* _TASK ITEM_:
What is the number of lines below that contain the word "template"? Respond with that number alone.

***** RECORDS

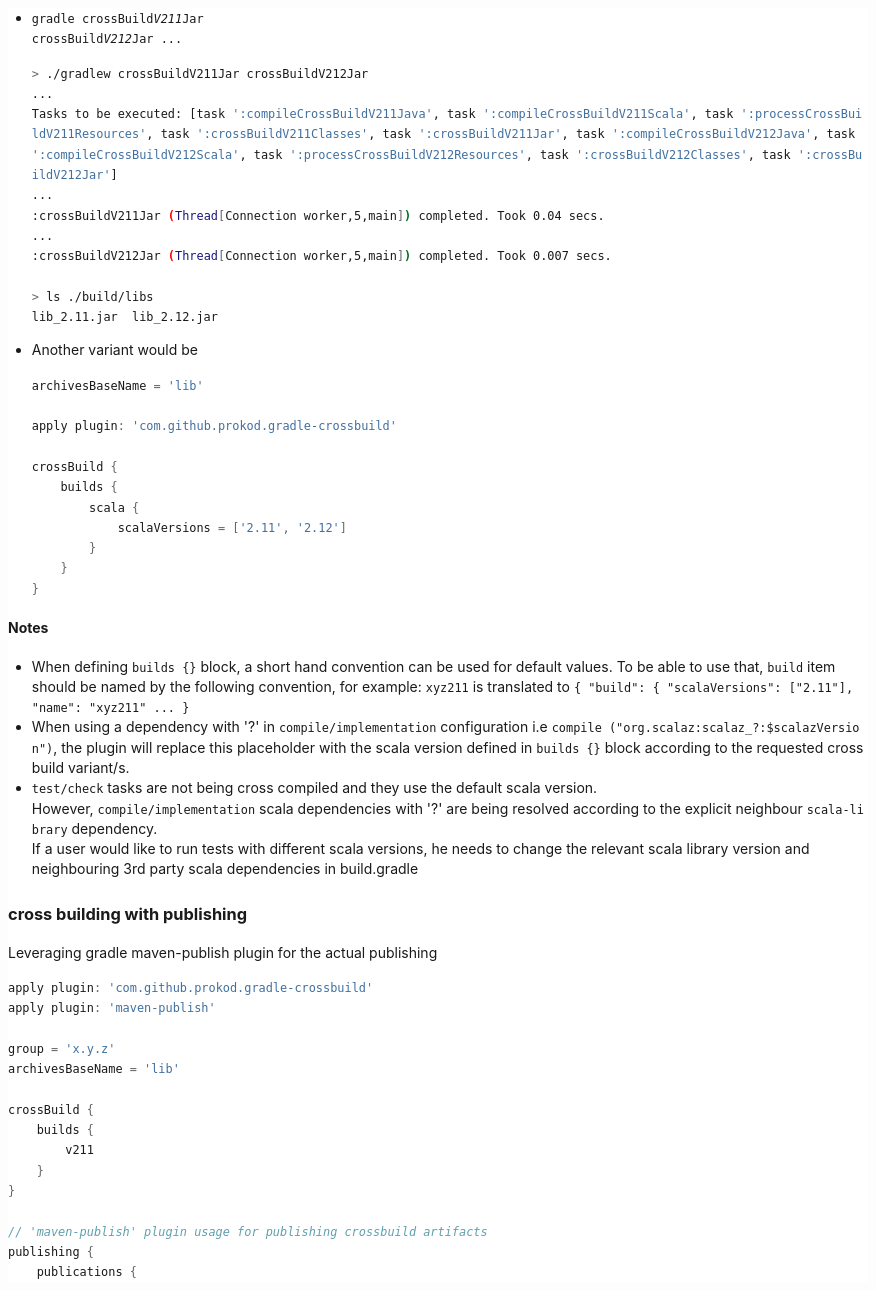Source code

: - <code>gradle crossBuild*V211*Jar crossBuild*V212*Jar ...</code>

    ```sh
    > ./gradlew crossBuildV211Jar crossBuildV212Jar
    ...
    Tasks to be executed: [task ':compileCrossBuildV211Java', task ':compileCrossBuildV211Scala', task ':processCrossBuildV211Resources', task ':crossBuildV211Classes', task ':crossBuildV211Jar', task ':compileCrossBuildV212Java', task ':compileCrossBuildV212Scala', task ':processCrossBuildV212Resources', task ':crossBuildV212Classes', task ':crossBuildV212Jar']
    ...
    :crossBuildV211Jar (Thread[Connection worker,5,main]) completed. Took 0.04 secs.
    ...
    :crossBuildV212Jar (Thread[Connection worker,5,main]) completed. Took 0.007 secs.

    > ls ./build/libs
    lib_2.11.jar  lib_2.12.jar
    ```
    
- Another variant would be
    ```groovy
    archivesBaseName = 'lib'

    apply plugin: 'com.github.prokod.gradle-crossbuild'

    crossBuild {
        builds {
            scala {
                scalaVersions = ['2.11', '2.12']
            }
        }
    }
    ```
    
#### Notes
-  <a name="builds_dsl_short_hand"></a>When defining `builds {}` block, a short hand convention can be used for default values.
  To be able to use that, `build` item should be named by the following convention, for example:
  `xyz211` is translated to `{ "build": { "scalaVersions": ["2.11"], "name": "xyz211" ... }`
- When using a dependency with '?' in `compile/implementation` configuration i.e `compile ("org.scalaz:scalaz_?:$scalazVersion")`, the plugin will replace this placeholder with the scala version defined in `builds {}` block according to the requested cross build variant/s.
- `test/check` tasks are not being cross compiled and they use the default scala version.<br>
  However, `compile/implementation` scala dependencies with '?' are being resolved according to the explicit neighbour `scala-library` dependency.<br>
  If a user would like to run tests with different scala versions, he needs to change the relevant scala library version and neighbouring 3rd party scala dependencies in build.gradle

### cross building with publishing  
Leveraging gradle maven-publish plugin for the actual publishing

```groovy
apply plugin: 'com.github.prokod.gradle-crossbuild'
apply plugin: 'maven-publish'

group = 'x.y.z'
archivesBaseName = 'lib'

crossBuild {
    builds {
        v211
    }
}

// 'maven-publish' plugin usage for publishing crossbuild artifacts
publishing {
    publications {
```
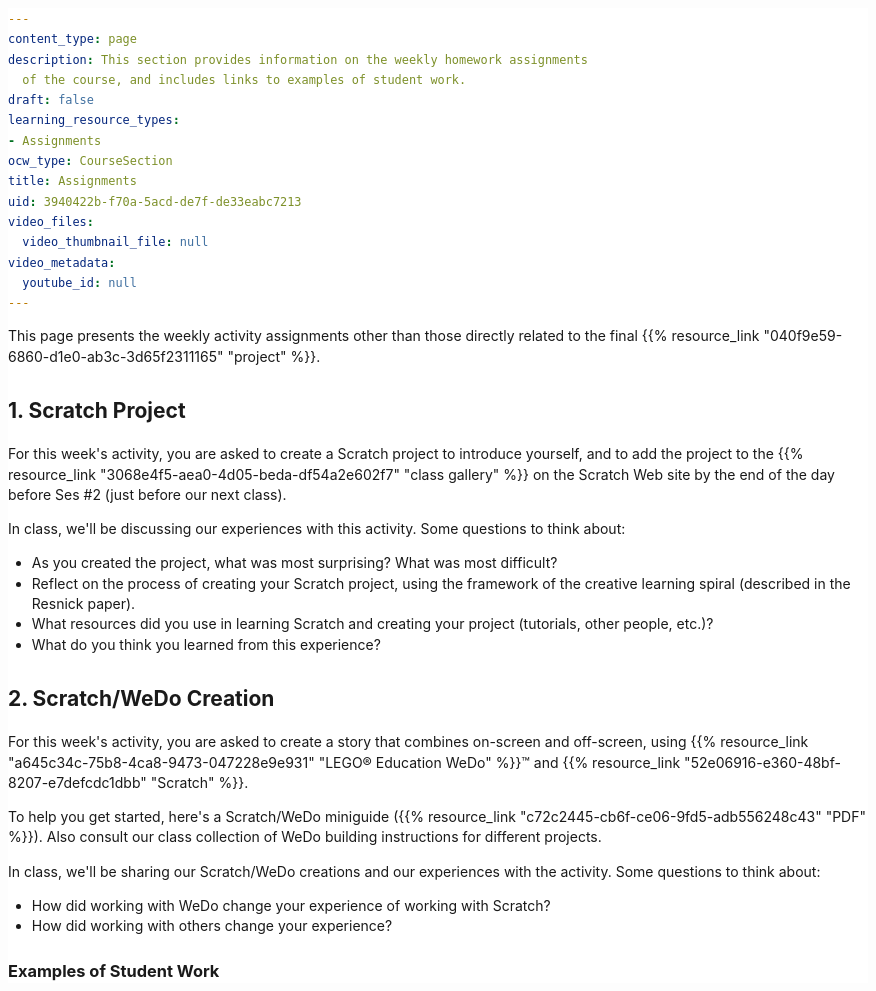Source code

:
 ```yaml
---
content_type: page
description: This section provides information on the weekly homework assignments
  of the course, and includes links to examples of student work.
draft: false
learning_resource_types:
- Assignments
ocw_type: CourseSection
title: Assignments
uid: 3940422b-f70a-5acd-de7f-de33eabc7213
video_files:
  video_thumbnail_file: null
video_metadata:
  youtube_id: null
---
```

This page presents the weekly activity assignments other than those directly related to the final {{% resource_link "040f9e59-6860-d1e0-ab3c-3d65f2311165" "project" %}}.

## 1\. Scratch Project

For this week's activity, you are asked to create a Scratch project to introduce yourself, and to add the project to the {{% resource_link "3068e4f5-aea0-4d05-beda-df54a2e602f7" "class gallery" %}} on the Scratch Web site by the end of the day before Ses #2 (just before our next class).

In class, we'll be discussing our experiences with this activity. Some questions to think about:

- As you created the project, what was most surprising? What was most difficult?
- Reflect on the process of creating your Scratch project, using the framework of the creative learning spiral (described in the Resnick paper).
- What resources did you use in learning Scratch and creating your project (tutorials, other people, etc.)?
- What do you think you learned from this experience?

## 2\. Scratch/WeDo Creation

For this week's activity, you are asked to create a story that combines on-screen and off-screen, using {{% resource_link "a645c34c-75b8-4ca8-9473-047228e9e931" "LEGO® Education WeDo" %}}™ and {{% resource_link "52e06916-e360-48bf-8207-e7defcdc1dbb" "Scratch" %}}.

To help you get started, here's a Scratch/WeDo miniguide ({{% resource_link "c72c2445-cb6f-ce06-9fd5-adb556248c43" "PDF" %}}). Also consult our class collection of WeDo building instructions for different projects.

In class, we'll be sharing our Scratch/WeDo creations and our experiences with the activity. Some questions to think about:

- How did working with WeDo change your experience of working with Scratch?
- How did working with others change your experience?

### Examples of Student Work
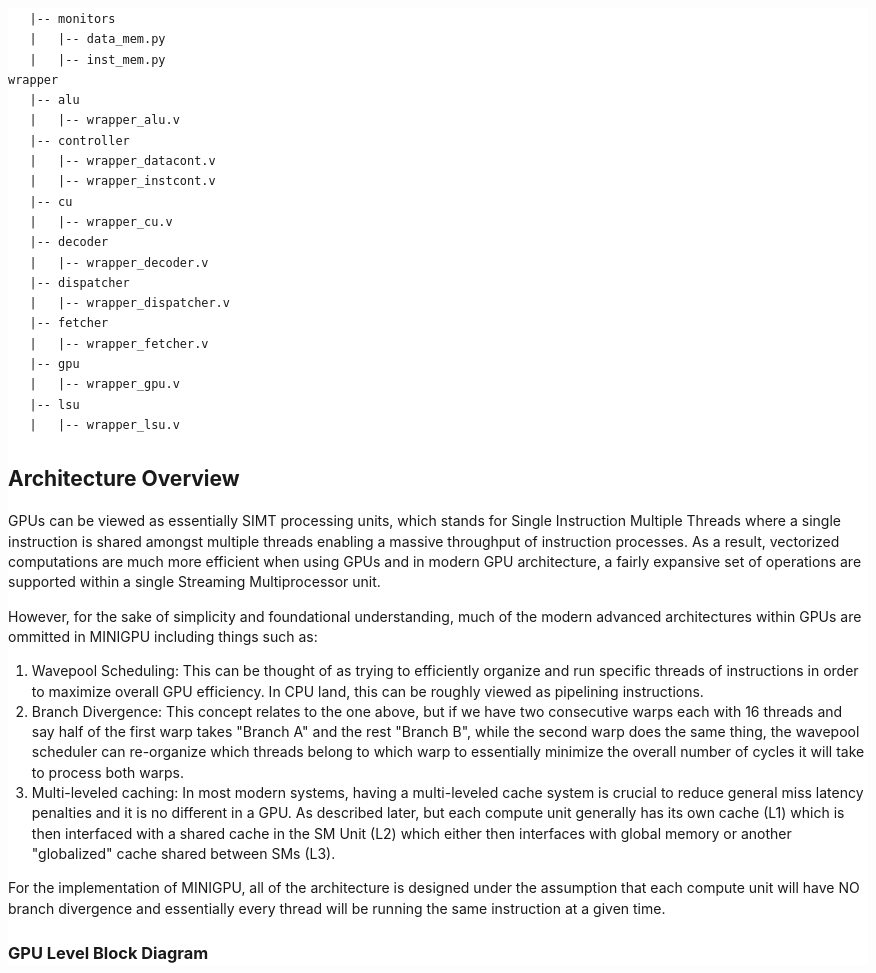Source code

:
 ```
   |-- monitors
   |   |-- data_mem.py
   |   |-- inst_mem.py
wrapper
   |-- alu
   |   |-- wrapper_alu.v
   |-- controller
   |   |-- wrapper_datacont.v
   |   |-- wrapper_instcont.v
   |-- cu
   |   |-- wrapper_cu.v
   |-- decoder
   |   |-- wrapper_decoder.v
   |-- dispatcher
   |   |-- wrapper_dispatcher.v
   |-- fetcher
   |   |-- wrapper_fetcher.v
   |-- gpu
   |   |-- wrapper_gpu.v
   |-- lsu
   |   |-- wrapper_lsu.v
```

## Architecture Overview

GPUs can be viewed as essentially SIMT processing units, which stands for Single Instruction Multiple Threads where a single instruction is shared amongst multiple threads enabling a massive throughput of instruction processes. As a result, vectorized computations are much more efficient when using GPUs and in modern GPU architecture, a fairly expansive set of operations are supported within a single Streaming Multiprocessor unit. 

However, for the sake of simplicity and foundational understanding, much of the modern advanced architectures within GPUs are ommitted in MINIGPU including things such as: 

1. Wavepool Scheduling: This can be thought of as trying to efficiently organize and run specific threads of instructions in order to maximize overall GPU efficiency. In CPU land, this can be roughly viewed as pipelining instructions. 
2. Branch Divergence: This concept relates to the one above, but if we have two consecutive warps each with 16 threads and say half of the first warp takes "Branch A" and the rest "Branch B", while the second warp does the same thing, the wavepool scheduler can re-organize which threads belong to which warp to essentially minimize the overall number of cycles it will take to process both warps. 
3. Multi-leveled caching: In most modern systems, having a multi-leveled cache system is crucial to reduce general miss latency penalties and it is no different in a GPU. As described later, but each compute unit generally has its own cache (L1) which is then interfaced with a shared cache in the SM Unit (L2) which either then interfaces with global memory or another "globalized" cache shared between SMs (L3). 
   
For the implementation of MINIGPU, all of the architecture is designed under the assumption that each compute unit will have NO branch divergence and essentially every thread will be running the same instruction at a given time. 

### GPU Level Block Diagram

**********
***** RECORDS

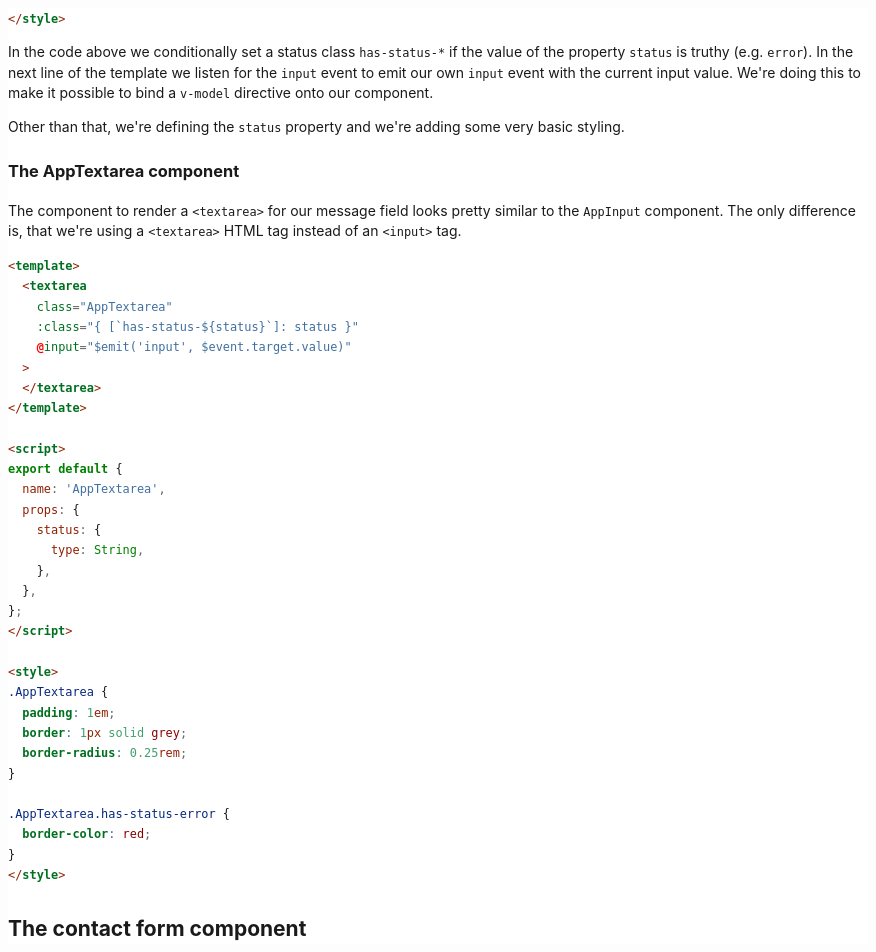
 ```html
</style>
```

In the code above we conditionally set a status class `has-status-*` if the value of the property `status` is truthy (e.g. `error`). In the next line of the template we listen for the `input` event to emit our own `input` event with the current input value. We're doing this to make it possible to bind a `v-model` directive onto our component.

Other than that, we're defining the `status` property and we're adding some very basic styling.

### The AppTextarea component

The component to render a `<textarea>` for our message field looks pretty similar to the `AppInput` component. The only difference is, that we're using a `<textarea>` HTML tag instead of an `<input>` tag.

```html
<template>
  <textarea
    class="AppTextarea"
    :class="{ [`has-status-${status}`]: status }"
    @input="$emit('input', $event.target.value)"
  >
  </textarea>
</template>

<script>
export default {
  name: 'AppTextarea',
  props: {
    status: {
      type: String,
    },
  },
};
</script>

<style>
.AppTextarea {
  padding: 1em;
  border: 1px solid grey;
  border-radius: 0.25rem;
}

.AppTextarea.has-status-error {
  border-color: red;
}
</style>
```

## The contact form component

**********
***** RECORDS

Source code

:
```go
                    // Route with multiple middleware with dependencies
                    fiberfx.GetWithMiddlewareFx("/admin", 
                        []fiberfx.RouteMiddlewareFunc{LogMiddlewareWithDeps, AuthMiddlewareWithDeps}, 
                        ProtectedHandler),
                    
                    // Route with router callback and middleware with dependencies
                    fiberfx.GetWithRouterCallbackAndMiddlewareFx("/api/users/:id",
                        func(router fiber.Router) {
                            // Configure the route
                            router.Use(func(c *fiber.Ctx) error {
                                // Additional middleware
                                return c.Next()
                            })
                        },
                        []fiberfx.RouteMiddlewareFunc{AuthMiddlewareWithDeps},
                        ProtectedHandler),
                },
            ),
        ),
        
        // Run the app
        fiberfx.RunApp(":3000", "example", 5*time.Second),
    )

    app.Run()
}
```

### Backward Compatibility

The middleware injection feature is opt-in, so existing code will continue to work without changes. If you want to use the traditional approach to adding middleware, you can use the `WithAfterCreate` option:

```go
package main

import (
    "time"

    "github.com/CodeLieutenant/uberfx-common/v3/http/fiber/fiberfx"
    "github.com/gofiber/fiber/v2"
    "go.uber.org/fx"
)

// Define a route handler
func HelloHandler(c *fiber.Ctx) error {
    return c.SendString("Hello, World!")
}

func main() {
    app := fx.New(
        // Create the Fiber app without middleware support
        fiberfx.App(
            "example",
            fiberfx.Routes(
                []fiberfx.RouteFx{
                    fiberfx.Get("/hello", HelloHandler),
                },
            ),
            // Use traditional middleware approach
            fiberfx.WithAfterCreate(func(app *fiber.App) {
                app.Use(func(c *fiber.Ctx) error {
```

**********

* _COMPLETED EXERCISE_:
3